— SELECTED EXCERPT —

Let's say, my service interface looks like this:

public interface SocketService {

    // Does nothing if already listening on given port
    public void startListening(int port);

    public String getNextMessage();
}

Declarative XML file looks like as follows and works fine:

<?xml version="1.0" encoding="UTF-8"?>
  <scr:component xmlns:scr="http://www.osgi.org/xmlns/scr/v1.1.0" name="SocketService">
    <implementation class="declarativemultiton.service.impl.SocketServiceImpl"/>
    <service>
      <provide interface="declarativemultiton.service.SocketService"/>
    </service>
</scr:component>

These are the consumer classes, with same same semantics:

public class Consumer1 {

    public void activate() {
        System.out.println("Consumer1 activated");
    }

    public void setSocketService(SocketService service) {
        System.out.println("Consumer1 got SocketService@" + System.identityHashCode(service));
    }
}

public class Consumer2 {

    public void activate() {
        System.out.println("Consumer2 activated");
    }

    public void setSocketService(SocketService service) {
        System.out.println("Consumer2 got socketservice@" + System.identityHashCode(service));
    }
}

And their component definition XML's:

<?xml version="1.0" encoding="UTF-8"?>
<scr:component xmlns:scr="http://www.osgi.org/xmlns/scr/v1.1.0" name="Consumer1" immediate="true">
   <implementation class="declarativemultiton.consumer1.Consumer1"/>
   <reference bind="setSocketService" cardinality="1..1" interface="declarativemultiton.service.SocketService" name="SocketService" policy="static"/>
</scr:component>

<?xml version="1.0" encoding="UTF-8"?>
<scr:component xmlns:scr="http://www.osgi.org/xmlns/scr/v1.1.0" name="Consumer2" immediate="true">
   <implementation class="declarativemultiton.consumer2.Consumer2"/>
   <reference bind="setSocketService" cardinality="1..1" interface="declarativemultiton.service.SocketService" name="SocketService" policy="static"/>
</scr:component>

Everthing works as expected, and both components get the same instance:

Socket Service Impl activated
Consumer1 got SocketService@1769618707
Consumer1 activated
Consumer2 got socketservice@1769618707
Consumer2 activated

I need Component1 and Component2 to acquire different SocketService instances, and Component2 and Component3 (not shown) to have same SocketService instance.

— LIST OF TASKS —
1 – From the OSGi service post, copy the passage between "I need Component1" and "same SocketService instance.", inclusive.
2 – Using the OSGi service post, decide whether each statement is true. Answer yes or no, and quote the exact words from the post that settle it.
(a) The component definition for Consumer1 sets immediate to true.
(b) In the printed output, the two consumers received different SocketService instances.
(c) The comment in the interface says startListening does nothing if it is already listening on the given port.
3 – List every line of printed output that the OSGi service post shows after "both components get the same instance:".

Multi-view geometry data
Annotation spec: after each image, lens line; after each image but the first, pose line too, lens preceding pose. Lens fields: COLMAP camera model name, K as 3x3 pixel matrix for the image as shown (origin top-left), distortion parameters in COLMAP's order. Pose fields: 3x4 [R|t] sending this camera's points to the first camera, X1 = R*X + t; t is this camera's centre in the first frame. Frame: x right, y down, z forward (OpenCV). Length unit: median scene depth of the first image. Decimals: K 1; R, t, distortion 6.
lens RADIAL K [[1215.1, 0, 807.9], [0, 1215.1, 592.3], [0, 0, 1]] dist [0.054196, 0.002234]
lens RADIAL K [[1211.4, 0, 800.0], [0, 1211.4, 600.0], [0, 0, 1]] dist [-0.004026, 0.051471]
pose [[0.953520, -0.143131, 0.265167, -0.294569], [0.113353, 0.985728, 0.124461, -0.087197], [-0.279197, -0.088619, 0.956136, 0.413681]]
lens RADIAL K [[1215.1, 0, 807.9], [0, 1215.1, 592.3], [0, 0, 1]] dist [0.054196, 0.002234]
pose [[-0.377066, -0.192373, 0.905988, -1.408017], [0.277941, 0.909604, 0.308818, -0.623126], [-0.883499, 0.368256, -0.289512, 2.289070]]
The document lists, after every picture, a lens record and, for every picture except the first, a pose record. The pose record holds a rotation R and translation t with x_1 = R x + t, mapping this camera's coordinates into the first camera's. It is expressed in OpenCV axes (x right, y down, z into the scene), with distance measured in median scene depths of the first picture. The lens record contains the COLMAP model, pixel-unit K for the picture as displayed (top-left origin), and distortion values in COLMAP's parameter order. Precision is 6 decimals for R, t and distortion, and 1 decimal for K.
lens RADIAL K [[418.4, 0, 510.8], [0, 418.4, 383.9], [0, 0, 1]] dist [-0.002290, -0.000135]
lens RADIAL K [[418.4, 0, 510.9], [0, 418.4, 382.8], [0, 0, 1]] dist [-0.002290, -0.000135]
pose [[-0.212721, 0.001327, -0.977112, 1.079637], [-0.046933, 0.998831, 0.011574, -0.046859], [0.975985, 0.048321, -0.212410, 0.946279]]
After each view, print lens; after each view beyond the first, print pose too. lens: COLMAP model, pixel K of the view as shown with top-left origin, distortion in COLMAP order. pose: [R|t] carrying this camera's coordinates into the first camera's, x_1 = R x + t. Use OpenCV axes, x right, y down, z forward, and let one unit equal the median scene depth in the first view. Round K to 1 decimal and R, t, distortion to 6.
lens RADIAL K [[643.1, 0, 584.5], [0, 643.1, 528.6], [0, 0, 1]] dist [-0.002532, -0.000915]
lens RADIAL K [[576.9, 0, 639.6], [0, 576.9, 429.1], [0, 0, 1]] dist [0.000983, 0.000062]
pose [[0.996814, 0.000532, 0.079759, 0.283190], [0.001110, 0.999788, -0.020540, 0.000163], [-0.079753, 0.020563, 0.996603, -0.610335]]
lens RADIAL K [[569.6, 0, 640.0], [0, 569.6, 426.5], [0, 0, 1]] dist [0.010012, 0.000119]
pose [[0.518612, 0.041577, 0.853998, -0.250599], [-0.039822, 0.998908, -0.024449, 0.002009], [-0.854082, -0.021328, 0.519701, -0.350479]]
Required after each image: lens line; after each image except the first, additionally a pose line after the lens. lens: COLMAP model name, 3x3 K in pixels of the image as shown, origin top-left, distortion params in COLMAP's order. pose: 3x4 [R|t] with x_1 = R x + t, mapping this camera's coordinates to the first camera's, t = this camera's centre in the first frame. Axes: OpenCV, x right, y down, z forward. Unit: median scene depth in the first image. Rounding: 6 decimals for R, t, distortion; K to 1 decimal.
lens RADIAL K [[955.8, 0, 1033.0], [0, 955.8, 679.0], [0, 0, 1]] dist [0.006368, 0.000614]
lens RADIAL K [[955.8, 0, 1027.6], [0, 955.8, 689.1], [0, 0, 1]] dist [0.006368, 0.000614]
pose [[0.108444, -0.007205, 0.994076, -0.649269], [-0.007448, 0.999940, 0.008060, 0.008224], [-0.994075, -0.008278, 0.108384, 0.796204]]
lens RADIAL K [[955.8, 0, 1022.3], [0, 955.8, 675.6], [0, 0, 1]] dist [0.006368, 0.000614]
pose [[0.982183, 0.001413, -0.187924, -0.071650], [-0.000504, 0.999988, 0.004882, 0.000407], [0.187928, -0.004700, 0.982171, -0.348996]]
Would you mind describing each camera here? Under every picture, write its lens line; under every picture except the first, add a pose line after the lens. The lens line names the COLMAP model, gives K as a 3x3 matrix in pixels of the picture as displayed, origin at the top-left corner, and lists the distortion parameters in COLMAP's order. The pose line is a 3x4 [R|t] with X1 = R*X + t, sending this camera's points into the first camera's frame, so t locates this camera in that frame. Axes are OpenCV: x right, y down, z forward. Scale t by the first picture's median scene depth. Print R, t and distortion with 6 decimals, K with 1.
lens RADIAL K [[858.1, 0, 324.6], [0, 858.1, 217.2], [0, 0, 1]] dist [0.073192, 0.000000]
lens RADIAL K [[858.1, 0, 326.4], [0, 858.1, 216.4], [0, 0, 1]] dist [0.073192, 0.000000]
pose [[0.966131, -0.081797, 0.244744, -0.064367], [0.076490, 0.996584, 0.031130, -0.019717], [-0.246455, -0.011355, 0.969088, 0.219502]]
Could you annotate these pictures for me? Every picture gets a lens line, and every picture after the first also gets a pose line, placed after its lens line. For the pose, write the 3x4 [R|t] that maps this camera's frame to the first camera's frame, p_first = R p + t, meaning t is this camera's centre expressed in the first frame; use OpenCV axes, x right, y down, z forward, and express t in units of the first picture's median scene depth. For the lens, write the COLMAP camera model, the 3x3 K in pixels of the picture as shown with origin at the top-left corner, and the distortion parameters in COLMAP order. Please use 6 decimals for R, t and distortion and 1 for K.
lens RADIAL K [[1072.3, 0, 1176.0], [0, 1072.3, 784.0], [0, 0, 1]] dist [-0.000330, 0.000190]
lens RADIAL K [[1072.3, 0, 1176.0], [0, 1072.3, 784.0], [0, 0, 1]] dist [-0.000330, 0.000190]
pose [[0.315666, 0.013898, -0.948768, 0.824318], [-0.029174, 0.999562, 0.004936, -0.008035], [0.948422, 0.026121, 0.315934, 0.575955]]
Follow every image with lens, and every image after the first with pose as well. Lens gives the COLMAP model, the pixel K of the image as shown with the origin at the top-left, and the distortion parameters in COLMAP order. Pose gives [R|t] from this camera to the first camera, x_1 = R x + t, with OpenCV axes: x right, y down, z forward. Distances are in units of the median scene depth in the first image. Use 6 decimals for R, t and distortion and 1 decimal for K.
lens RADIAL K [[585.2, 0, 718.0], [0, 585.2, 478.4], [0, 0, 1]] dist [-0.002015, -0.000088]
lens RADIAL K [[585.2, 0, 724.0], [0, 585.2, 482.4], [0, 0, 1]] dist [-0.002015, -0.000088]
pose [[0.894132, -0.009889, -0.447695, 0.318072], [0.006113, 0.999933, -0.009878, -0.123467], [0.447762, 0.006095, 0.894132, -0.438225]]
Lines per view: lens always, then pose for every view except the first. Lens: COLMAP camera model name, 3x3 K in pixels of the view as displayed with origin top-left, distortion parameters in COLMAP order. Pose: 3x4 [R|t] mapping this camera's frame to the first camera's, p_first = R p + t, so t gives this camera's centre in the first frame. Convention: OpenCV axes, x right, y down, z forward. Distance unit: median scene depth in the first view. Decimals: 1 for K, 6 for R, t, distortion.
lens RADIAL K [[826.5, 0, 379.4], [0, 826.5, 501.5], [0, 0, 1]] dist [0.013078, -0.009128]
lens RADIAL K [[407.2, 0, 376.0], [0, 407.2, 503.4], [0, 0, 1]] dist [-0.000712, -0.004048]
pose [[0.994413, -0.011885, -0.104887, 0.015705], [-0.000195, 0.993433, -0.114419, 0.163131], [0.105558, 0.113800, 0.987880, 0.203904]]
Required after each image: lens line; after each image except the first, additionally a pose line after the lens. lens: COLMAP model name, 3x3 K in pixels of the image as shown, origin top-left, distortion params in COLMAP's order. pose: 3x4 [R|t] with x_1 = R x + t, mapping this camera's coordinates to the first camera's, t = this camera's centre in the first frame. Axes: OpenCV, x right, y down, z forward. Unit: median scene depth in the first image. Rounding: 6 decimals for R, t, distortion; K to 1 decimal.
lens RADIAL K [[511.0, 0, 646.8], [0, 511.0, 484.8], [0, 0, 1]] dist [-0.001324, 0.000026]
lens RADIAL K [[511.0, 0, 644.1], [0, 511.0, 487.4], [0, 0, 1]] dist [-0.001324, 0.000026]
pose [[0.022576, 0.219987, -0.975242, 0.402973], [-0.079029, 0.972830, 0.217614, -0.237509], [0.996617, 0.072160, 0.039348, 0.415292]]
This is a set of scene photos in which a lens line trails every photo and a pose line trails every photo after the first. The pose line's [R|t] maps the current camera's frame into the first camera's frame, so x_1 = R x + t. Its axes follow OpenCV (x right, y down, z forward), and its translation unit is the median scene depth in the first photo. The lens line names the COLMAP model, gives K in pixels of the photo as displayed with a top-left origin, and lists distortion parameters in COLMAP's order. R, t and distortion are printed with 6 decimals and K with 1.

— SOLUTIONS TO THE EXERCISE —
1 –
I need Component1 and Component2 to acquire different SocketService instances, and Component2 and Component3 (not shown) to have same SocketService instance.

2 –
(a) Yes: "name="Consumer1" immediate="true""
(b) No: "both components get the same instance"
(c) Yes: "Does nothing if already listening on given port"

3 –
Socket Service Impl activated
Consumer1 got SocketService@1769618707
Consumer1 activated
Consumer2 got socketservice@1769618707
Consumer2 activated